For most founders and PMs: yes, and the experience is markedly better because you take rough notes during the meeting. For sales reps who need CRM auto-logging: no — Otter or tl;dv's CRM integration is the actual value.
Can I run Granola or Fathom on Linux?
Granola is Mac-only (Windows in beta). Fathom is web-based, so works on Linux. Otter has web + apps. tl;dv works on web.
What about ChatGPT or Claude with the audio file?
You can feed an audio recording to ChatGPT or Claude and ask for a summary — it works, but you lose speaker ID, action items, integrations, and the workflow benefits. The dedicated tools are worth it for the workflow, not just the summarisation.
Is the free tier enough for solo use?
Fathom free is genuinely enough for many solo users. Granola's 25-meeting limit covers most casual use. Otter's 300-minute cap (~5 hours) is tighter but workable.
What's the deal with bots showing up in my meeting as participants?
It's a Zoom/Meet/Teams limitation: to record audio, the tool joins as a meeting participant. Some companies disallow third-party bots entirely; check before relying on Otter/Fathom/tl;dv with sensitive clients.
Can I bulk-export meeting notes from these tools?
All four support exports. Otter and Fathom have the most flexible bulk-export workflows. Granola exports per-meeting to Notion/Markdown easily.
Are the AI summaries accurate enough to share without editing?
For internal-team summaries: yes, with a quick skim. For client-facing or board-level summaries: always edit before sending. The first sentence often needs polishing; the action items occasionally need correction.
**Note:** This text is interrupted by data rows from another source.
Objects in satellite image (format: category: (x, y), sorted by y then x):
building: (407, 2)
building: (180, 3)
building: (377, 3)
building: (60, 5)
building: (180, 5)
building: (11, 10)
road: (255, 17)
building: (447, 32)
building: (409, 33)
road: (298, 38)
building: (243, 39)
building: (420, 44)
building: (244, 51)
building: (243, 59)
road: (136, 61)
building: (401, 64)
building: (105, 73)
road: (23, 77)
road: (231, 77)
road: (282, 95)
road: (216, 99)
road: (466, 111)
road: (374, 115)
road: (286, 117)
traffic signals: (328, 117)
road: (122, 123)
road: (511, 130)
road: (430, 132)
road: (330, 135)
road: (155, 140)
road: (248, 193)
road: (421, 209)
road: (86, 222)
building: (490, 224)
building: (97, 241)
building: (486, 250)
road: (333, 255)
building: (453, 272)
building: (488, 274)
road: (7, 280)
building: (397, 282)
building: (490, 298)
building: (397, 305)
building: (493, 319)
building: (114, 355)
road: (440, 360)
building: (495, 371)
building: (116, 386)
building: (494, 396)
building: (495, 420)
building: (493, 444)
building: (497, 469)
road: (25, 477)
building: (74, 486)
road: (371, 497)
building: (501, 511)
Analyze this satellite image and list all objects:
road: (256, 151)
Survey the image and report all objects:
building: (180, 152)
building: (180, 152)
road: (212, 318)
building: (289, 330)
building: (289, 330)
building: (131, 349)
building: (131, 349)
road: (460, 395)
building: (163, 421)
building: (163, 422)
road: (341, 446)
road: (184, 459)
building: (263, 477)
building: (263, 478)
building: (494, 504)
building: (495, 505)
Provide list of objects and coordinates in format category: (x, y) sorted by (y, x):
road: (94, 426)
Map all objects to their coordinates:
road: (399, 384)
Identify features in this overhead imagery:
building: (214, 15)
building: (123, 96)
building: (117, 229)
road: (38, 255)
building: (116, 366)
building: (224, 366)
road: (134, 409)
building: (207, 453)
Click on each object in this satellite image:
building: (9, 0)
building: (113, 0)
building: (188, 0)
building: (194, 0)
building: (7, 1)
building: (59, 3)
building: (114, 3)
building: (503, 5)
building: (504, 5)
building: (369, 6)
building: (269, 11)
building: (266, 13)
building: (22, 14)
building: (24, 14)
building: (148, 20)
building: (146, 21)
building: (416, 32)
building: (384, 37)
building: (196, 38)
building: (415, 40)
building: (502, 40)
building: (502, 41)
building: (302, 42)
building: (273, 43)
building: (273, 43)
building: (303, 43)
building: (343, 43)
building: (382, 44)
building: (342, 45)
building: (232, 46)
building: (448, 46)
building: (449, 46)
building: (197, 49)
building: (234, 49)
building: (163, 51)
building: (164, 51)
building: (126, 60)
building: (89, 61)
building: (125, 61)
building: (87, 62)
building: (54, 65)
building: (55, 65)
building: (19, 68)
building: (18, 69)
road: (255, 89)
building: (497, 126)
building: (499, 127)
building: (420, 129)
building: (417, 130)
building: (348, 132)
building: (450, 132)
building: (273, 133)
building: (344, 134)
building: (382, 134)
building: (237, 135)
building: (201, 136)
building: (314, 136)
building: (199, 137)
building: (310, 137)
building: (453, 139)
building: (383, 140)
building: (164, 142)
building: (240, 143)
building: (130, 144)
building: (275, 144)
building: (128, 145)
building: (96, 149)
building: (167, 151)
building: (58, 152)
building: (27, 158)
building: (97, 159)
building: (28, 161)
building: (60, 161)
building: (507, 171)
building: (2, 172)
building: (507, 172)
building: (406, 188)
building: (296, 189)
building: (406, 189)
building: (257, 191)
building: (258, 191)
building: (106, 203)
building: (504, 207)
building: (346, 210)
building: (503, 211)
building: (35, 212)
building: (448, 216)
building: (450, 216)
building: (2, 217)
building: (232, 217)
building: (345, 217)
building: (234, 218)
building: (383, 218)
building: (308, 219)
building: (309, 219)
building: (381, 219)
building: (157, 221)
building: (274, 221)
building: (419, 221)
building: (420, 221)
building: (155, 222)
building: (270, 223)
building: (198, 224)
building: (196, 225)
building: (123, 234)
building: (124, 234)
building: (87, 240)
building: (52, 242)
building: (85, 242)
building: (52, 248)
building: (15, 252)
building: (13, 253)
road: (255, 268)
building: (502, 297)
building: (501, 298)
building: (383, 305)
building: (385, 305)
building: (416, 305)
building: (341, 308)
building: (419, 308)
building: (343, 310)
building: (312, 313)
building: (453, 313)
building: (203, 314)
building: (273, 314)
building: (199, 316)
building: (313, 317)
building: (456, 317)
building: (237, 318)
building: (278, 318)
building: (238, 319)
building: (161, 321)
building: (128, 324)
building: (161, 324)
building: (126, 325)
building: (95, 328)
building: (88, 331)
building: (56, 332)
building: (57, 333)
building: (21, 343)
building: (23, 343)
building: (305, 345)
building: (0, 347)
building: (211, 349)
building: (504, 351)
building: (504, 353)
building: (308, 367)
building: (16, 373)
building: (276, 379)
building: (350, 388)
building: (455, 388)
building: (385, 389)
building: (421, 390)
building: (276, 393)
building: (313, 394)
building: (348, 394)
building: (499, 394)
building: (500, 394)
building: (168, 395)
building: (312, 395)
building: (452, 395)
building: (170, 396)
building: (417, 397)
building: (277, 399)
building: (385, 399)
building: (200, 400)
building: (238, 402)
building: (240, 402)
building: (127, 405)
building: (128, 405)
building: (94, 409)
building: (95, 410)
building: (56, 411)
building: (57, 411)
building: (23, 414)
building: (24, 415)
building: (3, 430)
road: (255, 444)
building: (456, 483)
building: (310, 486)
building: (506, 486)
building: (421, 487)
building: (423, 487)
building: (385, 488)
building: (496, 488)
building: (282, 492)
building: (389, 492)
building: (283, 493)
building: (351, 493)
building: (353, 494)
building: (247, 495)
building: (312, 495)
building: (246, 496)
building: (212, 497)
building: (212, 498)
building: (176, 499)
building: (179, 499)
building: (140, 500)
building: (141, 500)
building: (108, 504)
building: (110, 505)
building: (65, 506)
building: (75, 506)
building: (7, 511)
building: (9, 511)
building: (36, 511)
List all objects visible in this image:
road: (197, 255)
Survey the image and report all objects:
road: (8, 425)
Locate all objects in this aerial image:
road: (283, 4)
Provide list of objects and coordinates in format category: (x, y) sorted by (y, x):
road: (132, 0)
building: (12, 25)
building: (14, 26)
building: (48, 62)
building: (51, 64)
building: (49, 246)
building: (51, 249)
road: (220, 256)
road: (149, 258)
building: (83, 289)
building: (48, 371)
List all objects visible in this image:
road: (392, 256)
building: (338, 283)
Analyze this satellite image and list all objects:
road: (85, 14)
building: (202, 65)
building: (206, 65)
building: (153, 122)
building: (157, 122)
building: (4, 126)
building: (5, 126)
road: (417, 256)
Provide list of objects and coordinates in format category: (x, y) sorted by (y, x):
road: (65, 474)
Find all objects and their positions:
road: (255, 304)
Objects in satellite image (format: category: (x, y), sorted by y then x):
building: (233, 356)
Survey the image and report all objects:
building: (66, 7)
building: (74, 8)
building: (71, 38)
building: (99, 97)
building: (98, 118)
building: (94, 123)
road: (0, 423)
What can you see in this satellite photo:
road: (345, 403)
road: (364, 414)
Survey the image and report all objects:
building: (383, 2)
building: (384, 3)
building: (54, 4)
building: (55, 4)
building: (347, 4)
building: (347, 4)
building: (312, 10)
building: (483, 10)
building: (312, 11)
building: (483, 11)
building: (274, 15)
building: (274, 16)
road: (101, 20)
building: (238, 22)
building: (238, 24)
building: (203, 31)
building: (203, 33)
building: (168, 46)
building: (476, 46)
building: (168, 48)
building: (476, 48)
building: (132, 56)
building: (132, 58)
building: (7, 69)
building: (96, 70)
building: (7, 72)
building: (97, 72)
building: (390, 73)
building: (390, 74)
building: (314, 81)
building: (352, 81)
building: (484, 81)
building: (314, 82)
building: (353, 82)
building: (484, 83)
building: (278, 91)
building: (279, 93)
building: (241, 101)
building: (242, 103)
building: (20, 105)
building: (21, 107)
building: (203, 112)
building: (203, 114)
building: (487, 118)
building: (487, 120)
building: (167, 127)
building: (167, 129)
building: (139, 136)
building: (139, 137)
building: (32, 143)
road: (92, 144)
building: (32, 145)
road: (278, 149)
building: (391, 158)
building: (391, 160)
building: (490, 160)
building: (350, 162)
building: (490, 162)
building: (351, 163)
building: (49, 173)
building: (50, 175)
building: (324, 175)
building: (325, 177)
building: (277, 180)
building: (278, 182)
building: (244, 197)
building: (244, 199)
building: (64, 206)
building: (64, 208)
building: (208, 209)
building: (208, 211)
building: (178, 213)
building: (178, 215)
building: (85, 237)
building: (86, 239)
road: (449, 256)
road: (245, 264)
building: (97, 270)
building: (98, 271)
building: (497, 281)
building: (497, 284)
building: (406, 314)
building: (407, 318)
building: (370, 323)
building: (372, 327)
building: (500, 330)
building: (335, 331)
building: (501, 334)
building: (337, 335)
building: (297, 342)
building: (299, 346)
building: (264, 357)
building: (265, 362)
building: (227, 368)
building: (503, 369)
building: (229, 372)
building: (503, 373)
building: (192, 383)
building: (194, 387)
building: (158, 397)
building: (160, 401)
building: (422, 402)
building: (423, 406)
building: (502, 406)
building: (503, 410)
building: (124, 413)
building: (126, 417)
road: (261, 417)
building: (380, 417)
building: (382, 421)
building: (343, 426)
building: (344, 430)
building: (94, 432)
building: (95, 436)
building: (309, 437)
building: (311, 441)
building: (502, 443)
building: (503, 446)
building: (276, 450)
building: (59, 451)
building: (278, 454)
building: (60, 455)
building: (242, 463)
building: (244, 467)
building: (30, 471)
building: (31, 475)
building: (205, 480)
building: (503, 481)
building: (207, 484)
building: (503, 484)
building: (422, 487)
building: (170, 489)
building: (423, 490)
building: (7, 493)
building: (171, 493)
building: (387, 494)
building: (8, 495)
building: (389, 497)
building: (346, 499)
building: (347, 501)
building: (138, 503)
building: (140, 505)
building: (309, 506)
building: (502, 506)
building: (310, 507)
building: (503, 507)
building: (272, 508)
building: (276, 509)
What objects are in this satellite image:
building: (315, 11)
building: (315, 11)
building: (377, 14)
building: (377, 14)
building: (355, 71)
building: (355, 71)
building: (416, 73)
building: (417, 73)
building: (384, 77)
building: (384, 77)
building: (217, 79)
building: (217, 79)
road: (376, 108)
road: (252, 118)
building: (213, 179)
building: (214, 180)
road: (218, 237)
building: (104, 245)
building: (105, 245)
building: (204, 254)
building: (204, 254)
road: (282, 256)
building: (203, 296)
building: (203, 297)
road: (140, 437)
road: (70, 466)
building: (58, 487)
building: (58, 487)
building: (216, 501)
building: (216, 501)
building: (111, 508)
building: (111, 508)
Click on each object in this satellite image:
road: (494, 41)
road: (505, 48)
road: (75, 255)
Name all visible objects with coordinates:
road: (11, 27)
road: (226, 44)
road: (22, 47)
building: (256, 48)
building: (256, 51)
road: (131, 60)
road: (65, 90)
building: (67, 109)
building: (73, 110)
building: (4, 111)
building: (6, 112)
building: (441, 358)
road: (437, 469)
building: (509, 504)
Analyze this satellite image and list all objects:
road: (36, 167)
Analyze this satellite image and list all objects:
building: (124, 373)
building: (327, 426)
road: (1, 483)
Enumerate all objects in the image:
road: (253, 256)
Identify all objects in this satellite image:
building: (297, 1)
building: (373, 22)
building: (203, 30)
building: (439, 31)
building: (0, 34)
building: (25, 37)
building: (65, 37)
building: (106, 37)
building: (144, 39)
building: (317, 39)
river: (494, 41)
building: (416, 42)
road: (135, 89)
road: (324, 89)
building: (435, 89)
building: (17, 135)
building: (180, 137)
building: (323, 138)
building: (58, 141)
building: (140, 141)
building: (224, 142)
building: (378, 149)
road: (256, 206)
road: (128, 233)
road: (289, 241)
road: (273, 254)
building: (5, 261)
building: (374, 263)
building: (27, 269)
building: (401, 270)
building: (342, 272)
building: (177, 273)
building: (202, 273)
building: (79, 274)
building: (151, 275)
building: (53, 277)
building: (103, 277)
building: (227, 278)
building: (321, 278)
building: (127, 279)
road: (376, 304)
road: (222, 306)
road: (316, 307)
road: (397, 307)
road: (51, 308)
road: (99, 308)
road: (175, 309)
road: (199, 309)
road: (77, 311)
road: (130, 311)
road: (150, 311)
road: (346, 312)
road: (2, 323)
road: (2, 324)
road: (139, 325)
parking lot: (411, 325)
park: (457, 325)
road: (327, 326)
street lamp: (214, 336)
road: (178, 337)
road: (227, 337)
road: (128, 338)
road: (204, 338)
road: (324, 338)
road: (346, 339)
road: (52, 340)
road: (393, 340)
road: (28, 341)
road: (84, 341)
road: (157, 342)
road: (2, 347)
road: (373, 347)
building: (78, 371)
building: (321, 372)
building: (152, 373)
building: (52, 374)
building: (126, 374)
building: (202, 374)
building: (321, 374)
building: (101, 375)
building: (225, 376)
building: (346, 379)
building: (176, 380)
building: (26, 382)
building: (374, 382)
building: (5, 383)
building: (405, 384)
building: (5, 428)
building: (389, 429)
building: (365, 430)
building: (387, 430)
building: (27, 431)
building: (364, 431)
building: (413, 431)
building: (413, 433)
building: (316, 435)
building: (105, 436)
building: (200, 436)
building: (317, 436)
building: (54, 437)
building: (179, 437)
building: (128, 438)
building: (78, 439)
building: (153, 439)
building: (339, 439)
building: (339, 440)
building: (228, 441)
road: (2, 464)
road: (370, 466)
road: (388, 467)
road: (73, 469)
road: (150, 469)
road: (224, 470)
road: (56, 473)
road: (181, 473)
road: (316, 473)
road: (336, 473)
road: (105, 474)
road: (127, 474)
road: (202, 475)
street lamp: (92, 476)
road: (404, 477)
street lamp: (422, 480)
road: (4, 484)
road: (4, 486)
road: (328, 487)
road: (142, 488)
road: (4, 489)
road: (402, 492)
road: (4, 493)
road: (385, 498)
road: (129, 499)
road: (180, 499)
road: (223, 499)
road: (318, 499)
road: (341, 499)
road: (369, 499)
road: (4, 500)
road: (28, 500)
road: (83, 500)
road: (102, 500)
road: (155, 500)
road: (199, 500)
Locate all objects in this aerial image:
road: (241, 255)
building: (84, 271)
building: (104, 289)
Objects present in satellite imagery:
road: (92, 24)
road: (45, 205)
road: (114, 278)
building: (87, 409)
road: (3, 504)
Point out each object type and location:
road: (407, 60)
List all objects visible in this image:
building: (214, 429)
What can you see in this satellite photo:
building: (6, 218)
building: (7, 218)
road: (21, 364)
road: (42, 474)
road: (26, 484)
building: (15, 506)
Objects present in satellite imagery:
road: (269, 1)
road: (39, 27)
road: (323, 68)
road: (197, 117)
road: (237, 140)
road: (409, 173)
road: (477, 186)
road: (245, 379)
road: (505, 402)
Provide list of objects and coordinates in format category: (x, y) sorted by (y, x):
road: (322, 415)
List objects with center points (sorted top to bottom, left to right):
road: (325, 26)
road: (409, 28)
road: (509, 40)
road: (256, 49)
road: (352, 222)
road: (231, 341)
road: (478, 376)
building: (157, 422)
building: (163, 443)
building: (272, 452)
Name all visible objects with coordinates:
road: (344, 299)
What about Microsoft Copilot for Teams?
If you're already on Microsoft 365 Copilot ($30/user/mo), it includes meeting summaries — and they're competent. Most users prefer dedicated tools because the workflow is better, but Copilot is "free enough" if you've already paid.
The verdict
For most readers in 2026: Granola if you want the best summary quality and the most respectful UX. Fathom if you want a no-brainer free tier and don't mind the bot. Otter if you need real CRM/Slack integrations. tl;dv if your job involves sharing meeting moments with the rest of your team. The four together cover ~90% of the meaningful use cases — pick by your specific workflow, not by feature checklist.